A sync_file thingy in the display stack is equivalent to a service socket in systemd.

Is the above correct, and a valid way of understanding things?

Ekstrand: Plumbing explicit synchronization through the Linux ecosystem

kazer — Fri, 13 Mar 2020 09:41:01 +0000

It seems like a good proposal. There's some technical debt (backlog of ancient tech in need of updating) and this might go some way in solving them.

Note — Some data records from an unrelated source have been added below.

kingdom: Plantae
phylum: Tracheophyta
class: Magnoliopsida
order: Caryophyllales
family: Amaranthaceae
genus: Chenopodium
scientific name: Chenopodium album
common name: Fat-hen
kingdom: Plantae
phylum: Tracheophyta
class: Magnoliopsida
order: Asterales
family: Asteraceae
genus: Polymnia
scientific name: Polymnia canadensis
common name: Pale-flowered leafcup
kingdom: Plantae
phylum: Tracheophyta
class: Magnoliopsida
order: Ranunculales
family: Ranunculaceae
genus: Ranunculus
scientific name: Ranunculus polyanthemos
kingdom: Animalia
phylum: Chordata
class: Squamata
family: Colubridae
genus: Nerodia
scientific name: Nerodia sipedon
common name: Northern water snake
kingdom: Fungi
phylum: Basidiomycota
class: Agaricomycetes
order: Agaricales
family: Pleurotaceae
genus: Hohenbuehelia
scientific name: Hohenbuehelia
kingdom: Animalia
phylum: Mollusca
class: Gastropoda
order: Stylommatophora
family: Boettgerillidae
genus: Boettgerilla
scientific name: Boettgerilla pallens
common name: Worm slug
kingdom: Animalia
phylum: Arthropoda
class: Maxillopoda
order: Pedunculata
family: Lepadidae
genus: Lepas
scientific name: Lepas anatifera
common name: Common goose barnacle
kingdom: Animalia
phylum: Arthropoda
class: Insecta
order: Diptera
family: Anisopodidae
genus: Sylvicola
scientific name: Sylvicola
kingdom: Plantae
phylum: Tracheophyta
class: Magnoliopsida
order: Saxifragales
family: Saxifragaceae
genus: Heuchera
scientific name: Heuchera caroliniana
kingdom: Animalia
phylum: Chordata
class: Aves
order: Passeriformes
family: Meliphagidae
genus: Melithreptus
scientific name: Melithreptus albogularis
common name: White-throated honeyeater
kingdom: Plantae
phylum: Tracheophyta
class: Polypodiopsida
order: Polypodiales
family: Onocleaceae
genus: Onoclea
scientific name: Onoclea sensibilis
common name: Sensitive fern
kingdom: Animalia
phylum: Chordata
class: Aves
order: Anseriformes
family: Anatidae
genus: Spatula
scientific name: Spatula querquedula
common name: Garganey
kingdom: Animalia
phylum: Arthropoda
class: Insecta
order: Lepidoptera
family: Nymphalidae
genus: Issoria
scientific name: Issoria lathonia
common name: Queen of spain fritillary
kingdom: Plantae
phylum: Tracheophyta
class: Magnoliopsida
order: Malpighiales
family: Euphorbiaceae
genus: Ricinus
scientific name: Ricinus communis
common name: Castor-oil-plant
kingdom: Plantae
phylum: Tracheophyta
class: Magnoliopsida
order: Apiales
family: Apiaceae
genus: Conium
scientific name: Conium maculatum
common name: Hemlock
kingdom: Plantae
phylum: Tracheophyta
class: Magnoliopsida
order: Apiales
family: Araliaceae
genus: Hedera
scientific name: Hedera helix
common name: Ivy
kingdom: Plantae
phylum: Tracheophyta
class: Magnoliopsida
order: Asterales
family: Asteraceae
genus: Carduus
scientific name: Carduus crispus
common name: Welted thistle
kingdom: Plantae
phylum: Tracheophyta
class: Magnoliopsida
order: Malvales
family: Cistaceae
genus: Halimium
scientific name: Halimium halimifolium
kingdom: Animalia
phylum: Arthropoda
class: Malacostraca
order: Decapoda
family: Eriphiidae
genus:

Ekstrand: Plumbing explicit synchronization through the Linux ecosystem

jafd — Thu, 12 Mar 2020 20:41:41 +0000

You wish they did.

Ekstrand: Plumbing explicit synchronization through the Linux ecosystem

bovinespirit — Thu, 12 Mar 2020 08:18:44 +0000

This is a weighty article crossing many systems and projects and presenting a proposal that could have far reaching consequences. I expect the LWN community is carefully considering the proposal and maybe conducting it's own researches before reaching it's conclusions and contributing carefully considered comments, if appropriate.

That's how internet forums work, isn't it?

Ekstrand: Plumbing explicit synchronization through the Linux ecosystem

scientes — Thu, 12 Mar 2020 07:01:24 +0000

It is a nice demonstration of the bike shed principal that the most interesting things posted in this week's LWN has zero comments, while the article about a silly new syscall has many.